Tal como acontece com as recomendações do Centro de Controlo e Prevenção de Doenças dos Estados Unidos para se evitar contágios pós-isolamento, também a Direção-Geral da Saúde (DGS) afirma que o uso de máscara mantém-se obrigatório “nos casos confirmados de covid-19 sempre que saiam do seu local de isolamento até ao 10.º dia após a data do início de sintomas ou do teste positivo” e “nos contactos com casos confirmados de covid-19 durante 14 dias após a data da última exposição”.

Vírus mantém-se além do isolamento mas não se sabe o quão contagioso é

Os especialistas consultados pelo The New York Times dizem que ainda não é possível saber porque é que algumas pessoas testam positivo dez ou mais dias depois de terem contraído o vírus - embora se desconfie da possibilidade de as pessoas expostas a grandes doses do vírus possam levar mais tempo para eliminá-lo do organismo -, mas defendem que, embora os testes rápidos de antigénio possam sinalizar pessoas portadoras de altos níveis do vírus, não são preditores perfeitos de infecciosidade, o que dificulta a compreensão do impacto que o pós-isolamento pode ter, até porque cada caso é um caso.

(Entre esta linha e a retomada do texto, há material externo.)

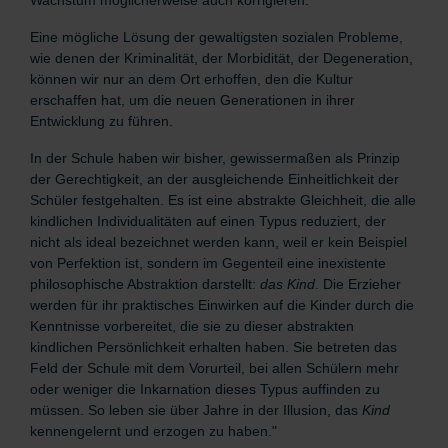
Wachstum möglicherweise auch korrigieren.
Eine mögliche Lösung der gewaltigsten sozialen Probleme,
wie denen der Kriminalität, der Morbidität, der Degeneration,
können wir nur an dem Ort erhoffen, den die Kultur
erschaffen hat, um die neuen Generationen in ihrer
Entwicklung zu führen.
In der Schule haben wir bisher, gewissermaßen als Prinzip
der Gerechtigkeit, an der ausgleichende Einheitlichkeit der
Schüler festgehalten. Es ist eine abstrakte Gleichheit, die alle
kindlichen Individualitäten auf einen Typus reduziert, der
nicht als ideal bezeichnet werden kann, weil er kein Beispiel
von Perfektion ist, sondern im Gegenteil eine inexistente
philosophische Abstraktion darstellt:
das Kind
. Die Erzieher
werden für ihr praktisches Einwirken auf die Kinder durch die
Kenntnisse vorbereitet, die sie zu dieser abstrakten
kindlichen Persönlichkeit erhalten haben. Sie betreten das
Feld der Schule mit dem Vorurteil, bei allen Schülern mehr
oder weniger die Inkarnation dieses Typus auffinden zu
müssen. So leben sie über Jahre in der Illusion, das
Kind
kennengelernt und erzogen zu haben."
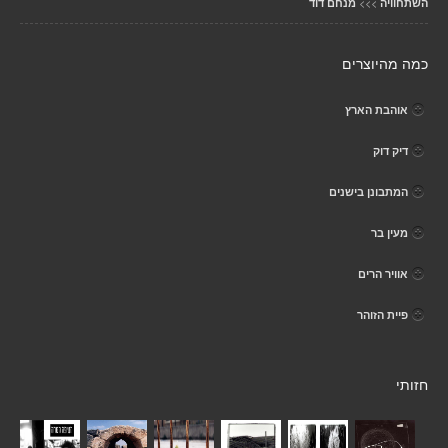
>>>
השתחוויה
מנחם דוד
כמה מהיוצרים
אוהבת הארץ
דיק דוק
המתבונן בישנים
מעין בר
אוויר הרים
פיית הזוהר
חזותי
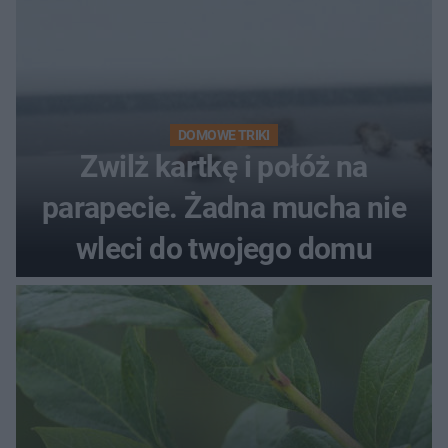
DOMOWE TRIKI
Zwilż kartkę i połóż na
parapecie. Żadna mucha nie
wleci do twojego domu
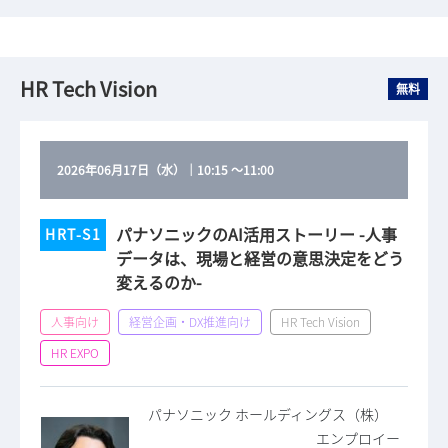
HR Tech Vision
無料
2026年06月17日（水）
｜
10:15
～
11:00
パナソニックのAI活用ストーリー -人事
HRT-S1
データは、現場と経営の意思決定をどう
変えるのか-
人事向け
経営企画・DX推進向け
HR Tech Vision
HR EXPO
パナソニック ホールディングス（株）
エンプロイー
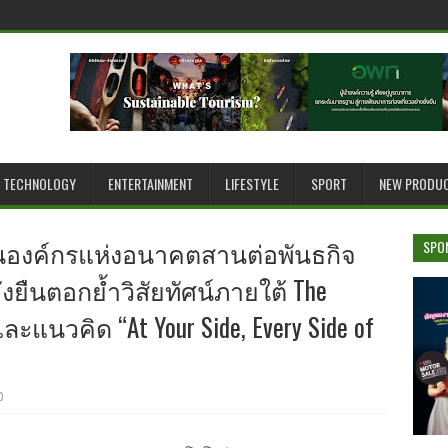
TECHNOLOGY
ENTERTAINMENT
LIFESTYLE
SPORT
NEW PRODU
่อนองค์กรแห่งอนาคตสานต่อพันธกิจ
SPO
ั่งยืนตอกย้ำวิสัยทัศน์ภายใต้ The
และแนวคิด “At Your Side, Every Side of
0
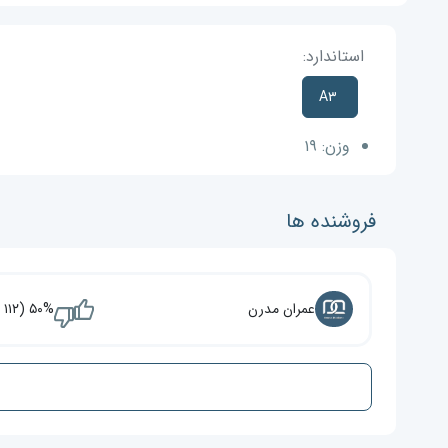
استاندارد:
A۳
وزن:
۱۹
فروشنده ها
عمران مدرن
۵۰% (۱۱۲ نفر)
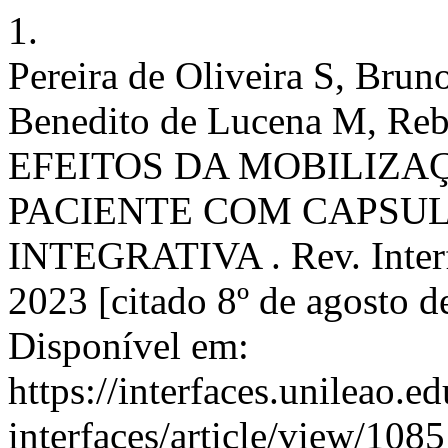
1.
Pereira de Oliveira S, Brun
Benedito de Lucena M, Reb
EFEITOS DA MOBILIZA
PACIENTE COM CAPSUL
INTEGRATIVA . Rev. Interfac
2023 [citado 8º de agosto d
Disponível em:
https://interfaces.unileao.e
interfaces/article/view/1085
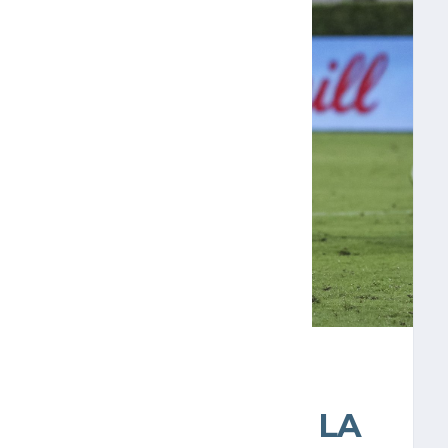
A SEMIFINALES DE LA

Em algumas situações, as pessoas que testam positivo dias depois do isolamento ainda podem estar a espalhar o vírus de forma infecciosa mas há também a possibilidade de os testes poderem estar a recolher detritos virais de uma infeção já em declínio e pouco ou nada contagiosa, dizem os especialistas, provando que esta é mais uma das incógnitas da covid-19 por resolver.

“Algumas pessoas podem não ser infecciosas no final do isolamento, mesmo que ainda sejam positivas para o teste antigénio, enquanto outras podem ser infecciosas mesmo se forem negativas para o [teste] antigénio”, explica Yonatan Grad, imunologista e especialista em doenças infecciosas da Harvard T.H. Chan School of Public Health.